Last edited by a moderator: May 6, 2017
23. Apr 3, 2013

Fredrik

Staff Emeritus
Hilbert spaces are metric spaces. In the context of metric spaces, you can define "closed" like this: Let X be a metric space. A set $E\subset X$ is said to be closed if the limit of every convergent sequence with all its terms in E is in E. Then you can define the closure of an arbitrary $E\subset X$ as the smallest subset of X that contains E. Another way of saying that is that the closure of E is the the intersection of all the subsets of X that contain E. And yet another way is to say that the closure of E is the set of points that are limits of convergent sequences with all terms in E.

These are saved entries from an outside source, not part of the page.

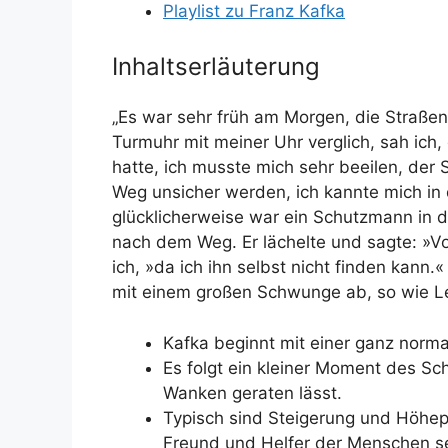
Playlist zu Franz Kafka
Inhaltserläuterung
„Es war sehr früh am Morgen, die Straßen
Turmuhr mit meiner Uhr verglich, sah ich
hatte, ich musste mich sehr beeilen, der
Weg
unsicher
werden, ich kannte mich in
glücklicherweise
war ein
Schutzmann
in d
nach dem Weg. Er
lächelte
und sagte:
»Vo
ich, »da ich ihn selbst nicht finden kann.
mit einem großen Schwunge
ab,
so wie L
Kafka beginnt mit einer
ganz norma
Es folgt ein
kleiner Moment des Sc
Wanken
geraten lässt.
Typisch sind Steigerung und Höhep
Freund und Helfer der Menschen se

A subset of a Hilbert space that's also a vector space is called a linear subspace. It can be proved that a linear subspace of a Hilbert space is a Hilbert space if and only if it's a closed set. Hence the term closed linear subspace. I would prefer to call these things "vector subspaces" and "Hilbert subspaces", but that terminology seems less popular for some reason.

24. Apr 3, 2013

micromass

Maybe a more intuitive explanation (but also imprecise). If I say that the span of some vectors is the entire space, then that means that every vector is the linear combination of the vectors I start with. In particular, I can multiply with scalars and I can take finite sums.
If I take the closure of the space, then I also allow infinite sums to be taken.

25. Apr 3, 2013

DrDu

As Fredrik has pointed out already, the question is not one of mathematical rigor, as every self-adjoint operator has a spectral decomposition. The problem is rather how to realize a given operator as a measurement device.